## Aim of the exercise
Please copy the records below, from the line containing "Log the pressure" through the line containing "Measured needle reading: 107.5 °", both included. Leave out the pictures.
▬▬▬
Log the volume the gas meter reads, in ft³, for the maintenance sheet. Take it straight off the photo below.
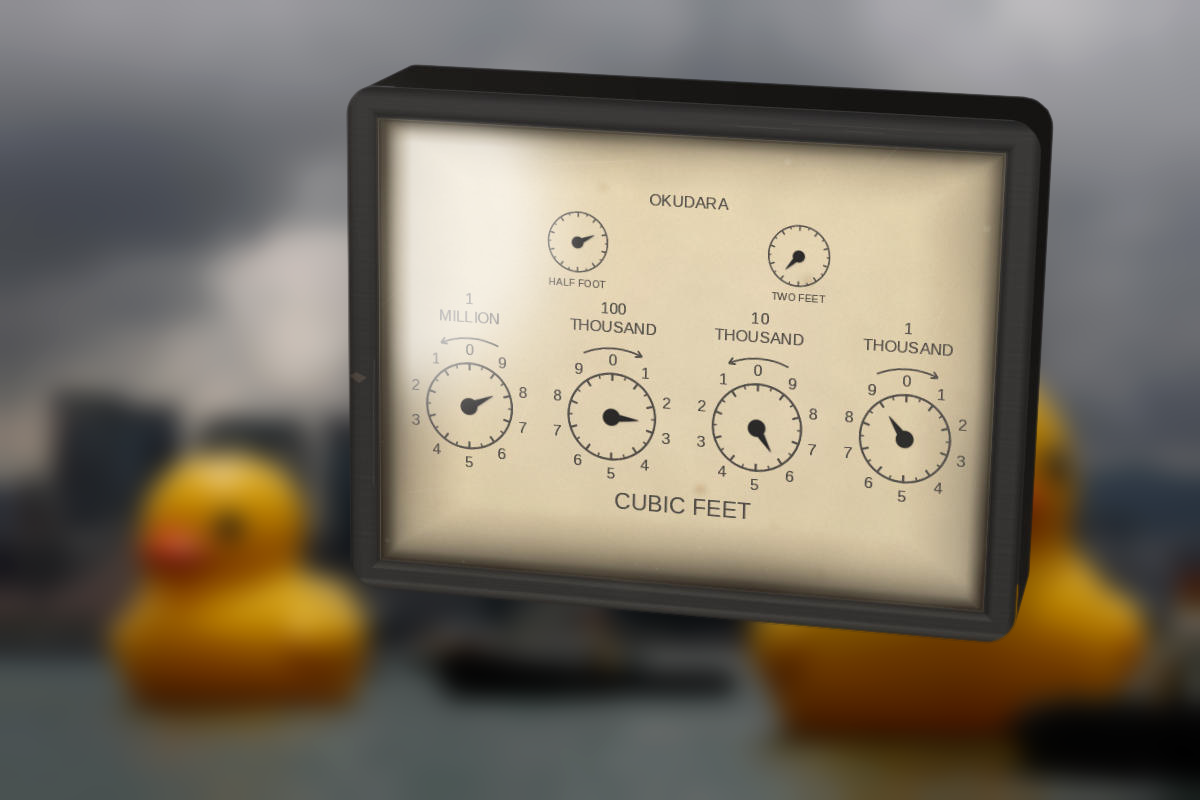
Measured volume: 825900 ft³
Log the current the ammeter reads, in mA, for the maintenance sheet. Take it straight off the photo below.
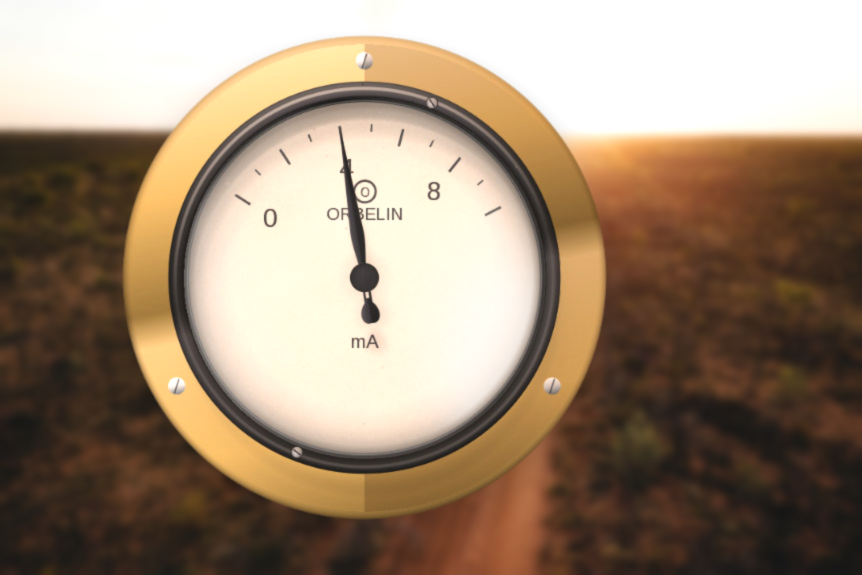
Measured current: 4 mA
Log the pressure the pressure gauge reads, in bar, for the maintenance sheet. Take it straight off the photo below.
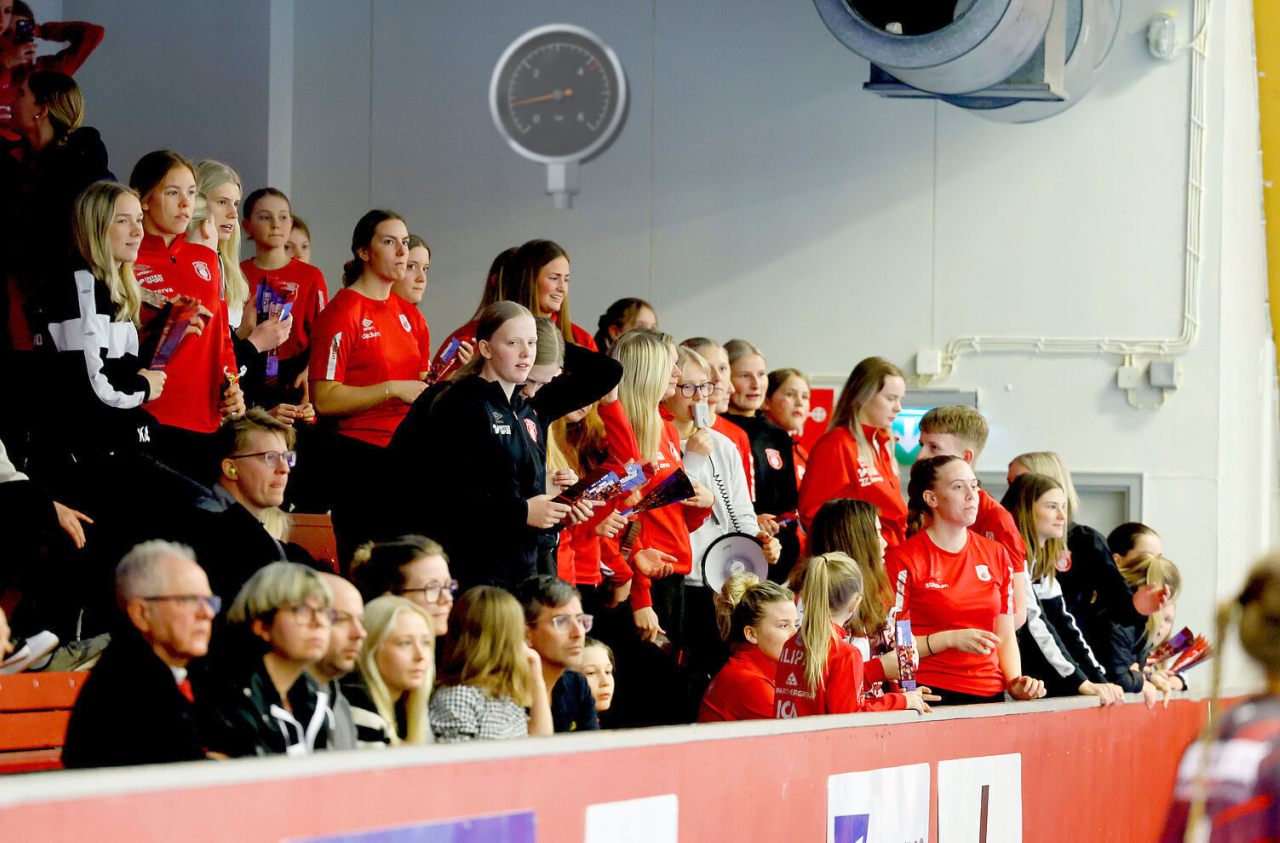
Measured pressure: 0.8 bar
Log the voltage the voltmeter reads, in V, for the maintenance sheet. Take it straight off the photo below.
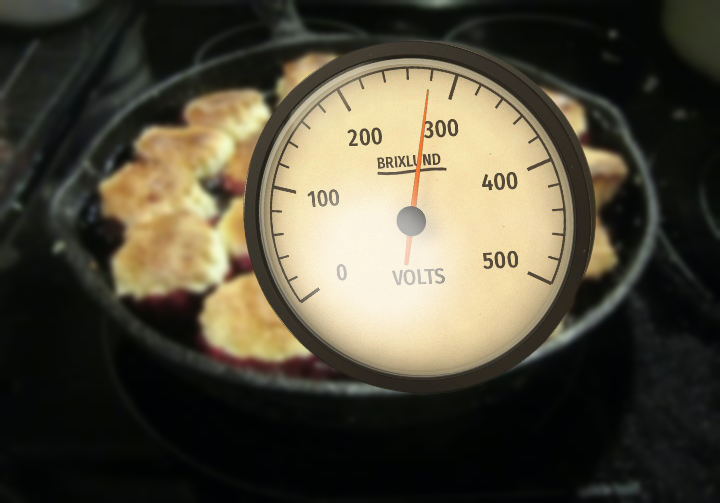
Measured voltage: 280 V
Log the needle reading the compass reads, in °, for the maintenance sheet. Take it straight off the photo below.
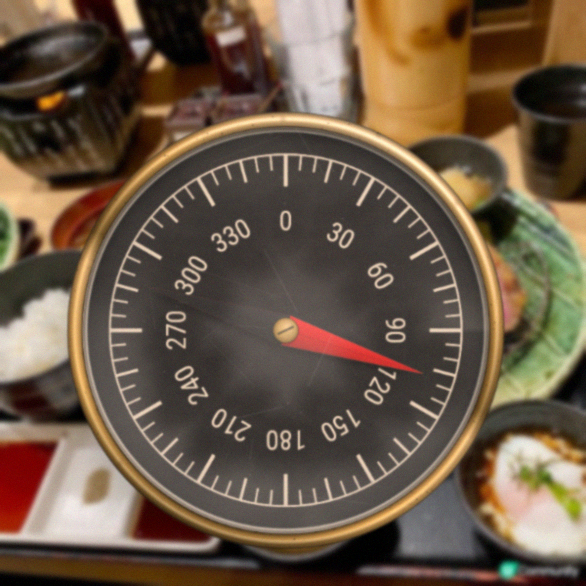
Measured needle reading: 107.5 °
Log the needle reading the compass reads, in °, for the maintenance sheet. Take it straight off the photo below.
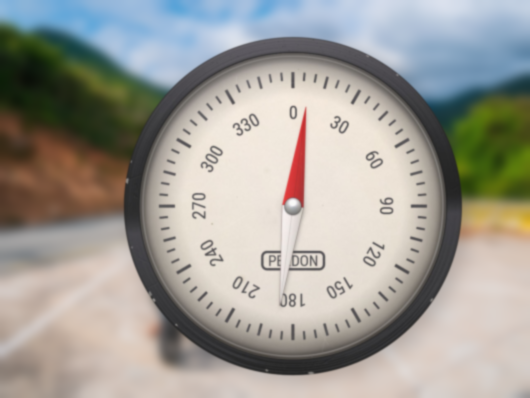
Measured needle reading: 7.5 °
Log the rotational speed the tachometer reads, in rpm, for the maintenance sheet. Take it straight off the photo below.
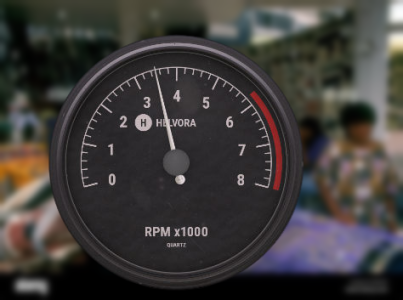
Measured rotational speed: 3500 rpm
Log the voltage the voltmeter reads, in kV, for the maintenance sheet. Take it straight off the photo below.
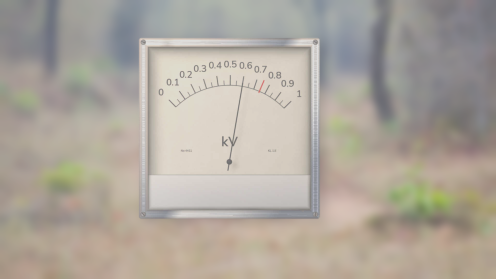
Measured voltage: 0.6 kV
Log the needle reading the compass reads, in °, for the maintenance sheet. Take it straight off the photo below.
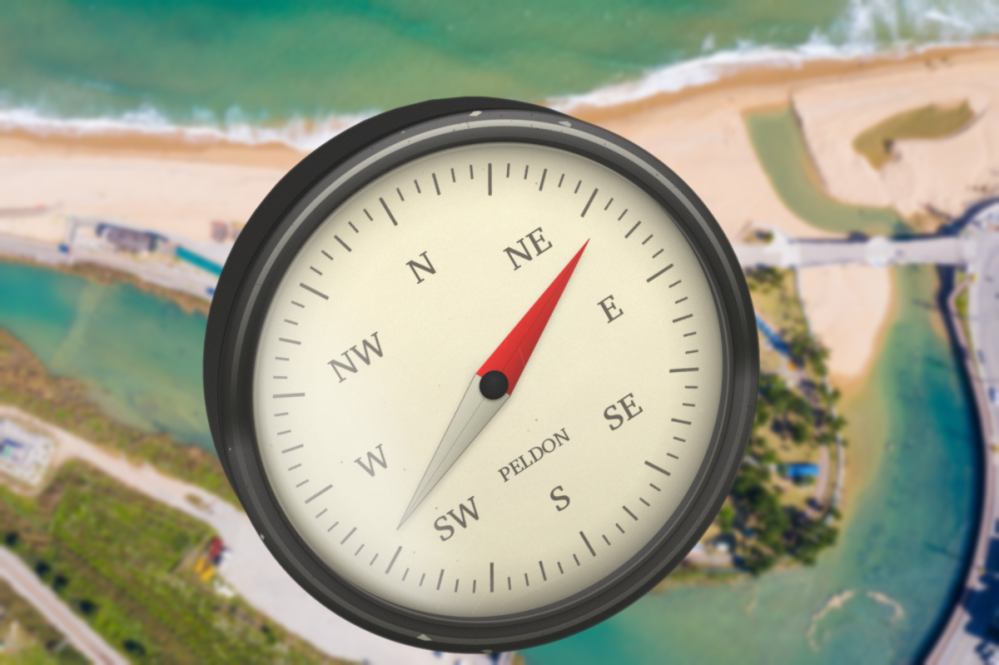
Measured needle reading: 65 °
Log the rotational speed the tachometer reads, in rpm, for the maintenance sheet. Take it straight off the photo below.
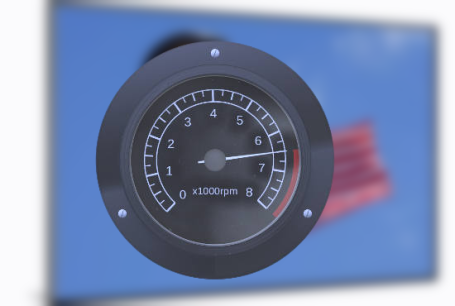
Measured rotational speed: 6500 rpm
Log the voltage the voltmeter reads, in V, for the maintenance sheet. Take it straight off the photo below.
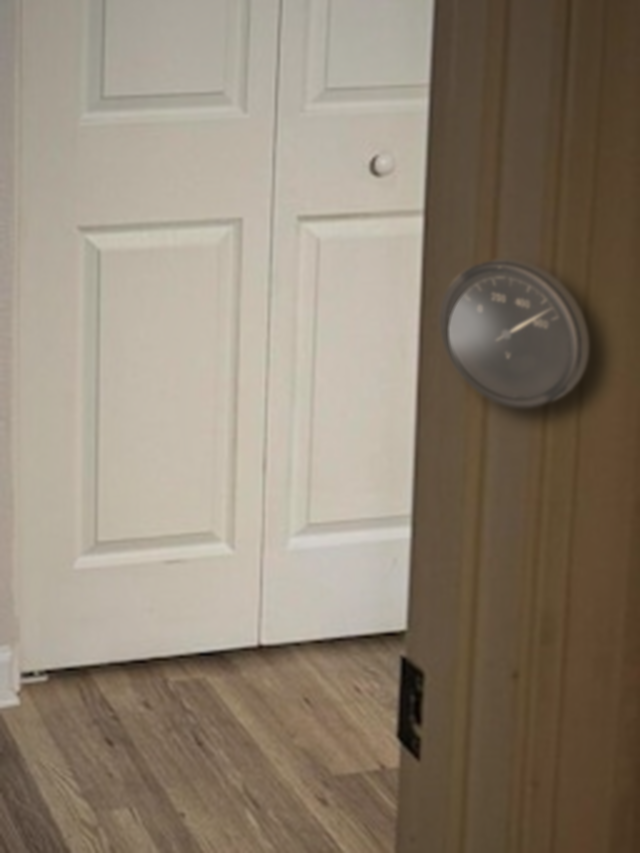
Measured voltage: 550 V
▬▬▬
## Response below
Log the pressure the pressure gauge reads, in bar, for the maintenance sheet. Take it straight off the photo below.
Measured pressure: 0.8 bar
Log the voltage the voltmeter reads, in V, for the maintenance sheet. Take it straight off the photo below.
Measured voltage: 280 V
Log the needle reading the compass reads, in °, for the maintenance sheet. Take it straight off the photo below.
Measured needle reading: 107.5 °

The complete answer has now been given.